An assessment of differences in costs and health benefits of serology and NAT screening of donations for blood transfusion in different Western countries.
AbstractBACKGROUND AND OBJECTIVES
The cost-utility of safety interventions is becoming increasingly important as a driver of implementation decisions. The aim of this study was to compare the cost-utility of different blood screening strategies in various settings, and to analyse the extent and cause of differences in health economic results.MATERIALS AND METHODS
For eight Western countries (Australia, Canada, Denmark, Finland, France, The Netherlands, UK and the United States of America), data were collected on donor and recipient populations, blood products, screening tests, and on patient treatment practices and costs. An existing ISBT web-tool model was used to assess the cost-utility of various strategies for HIV, HCV and HBV screening.RESULTS
The cost-utility ratio of serology screening for these eight countries ranges between -11 000 and 92 000 US$ per QALY, and for NAT between -12 000 and 113 000 US$ per QALY when compared to no screening.
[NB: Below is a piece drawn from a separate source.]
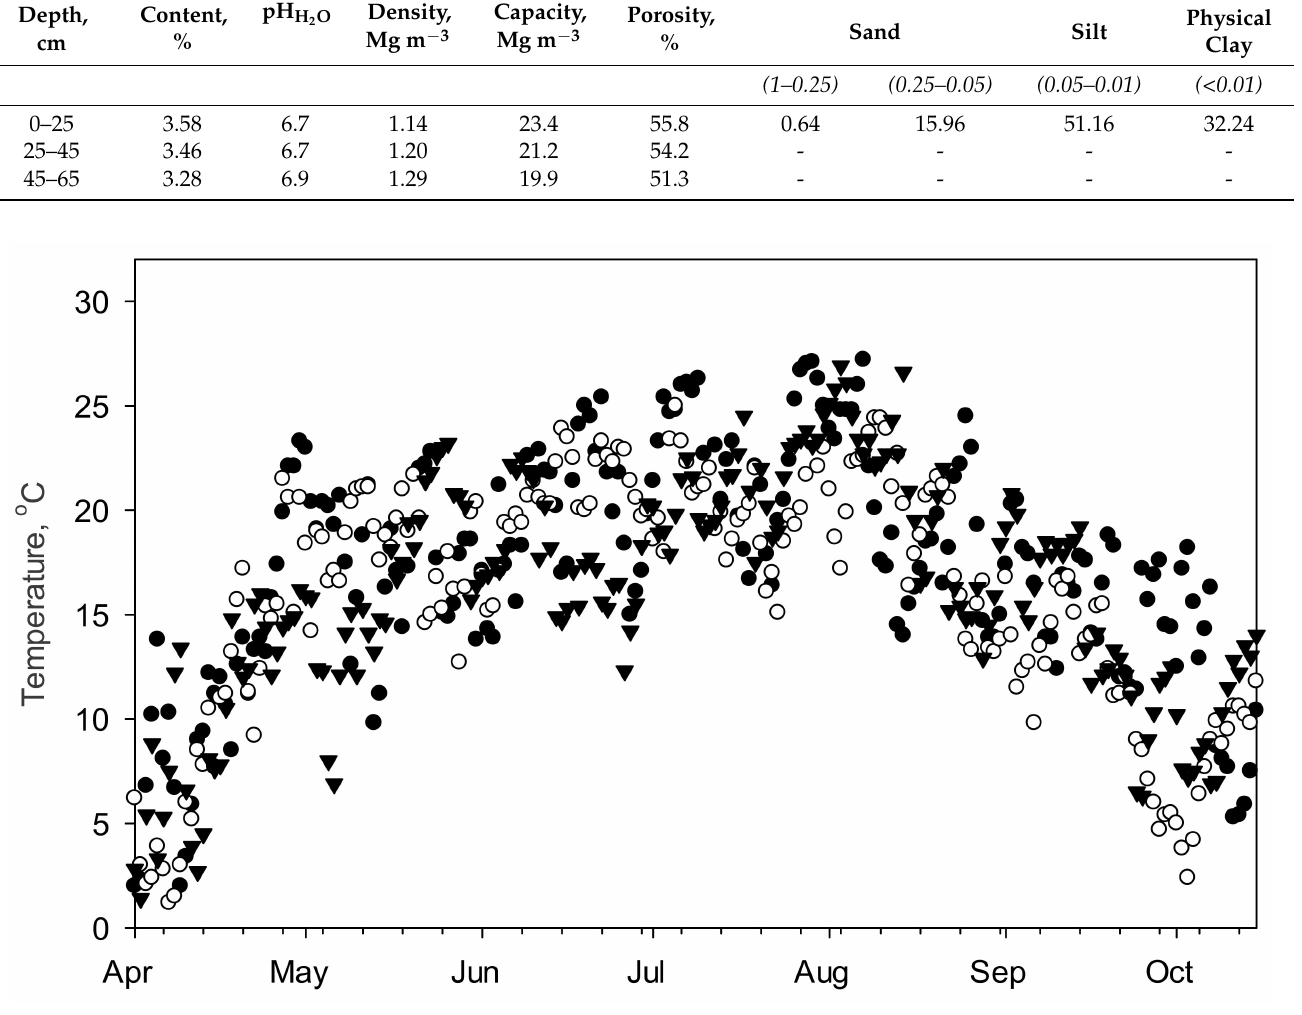
Figure 2. Temperature conditions from April to October 2012–2014 at the Velykosnyatynky research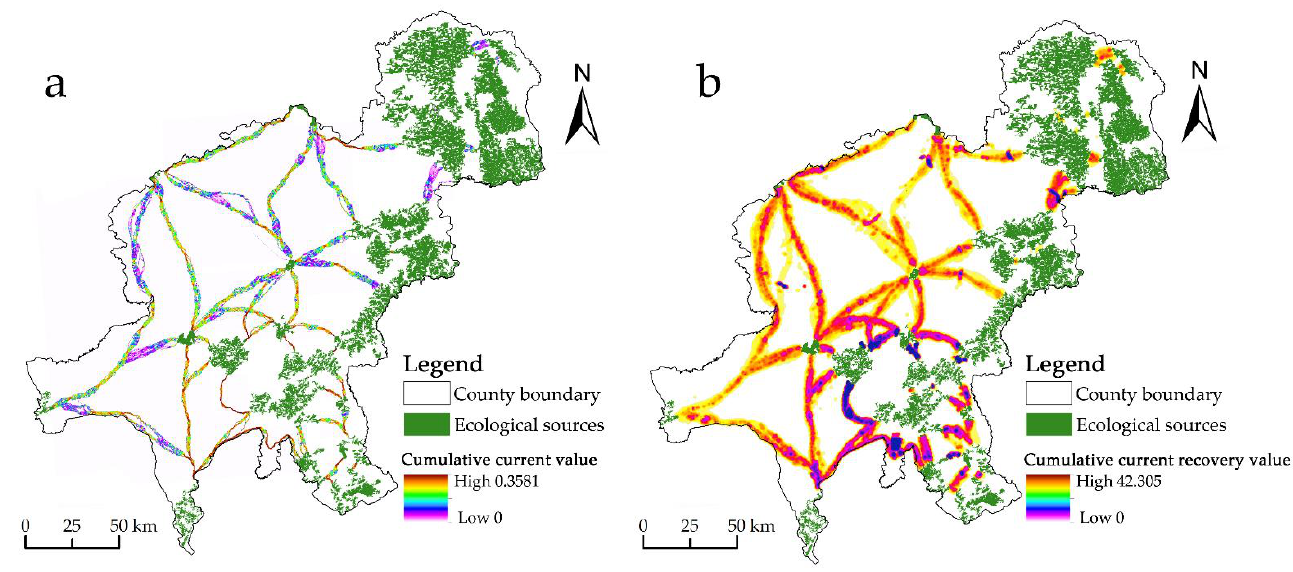
Figure 6. ( a ) Distribution of ecological pinch points. ( b ) Distribution of ecological barrier points.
Combined serology and NAT ranges between 600 and 217 000 US$ per QALY. The incremental cost-utility of NAT after implementation of serology screening ranges from 2 231 000 to 15 778 000 US$ per QALY.CONCLUSION
There are substantial differences in costs per QALY between countries for various HIV, HBV and HCV screening strategies. These differences are primarily caused by costs of screening tests and infection rates in the donor population. Within each country, similar cost per QALY results for serology and NAT compared to no screening, coupled with evidence of limited value of serology and NAT together prompts the need for further discussion on the acceptability of parallel testing by serology and NAT.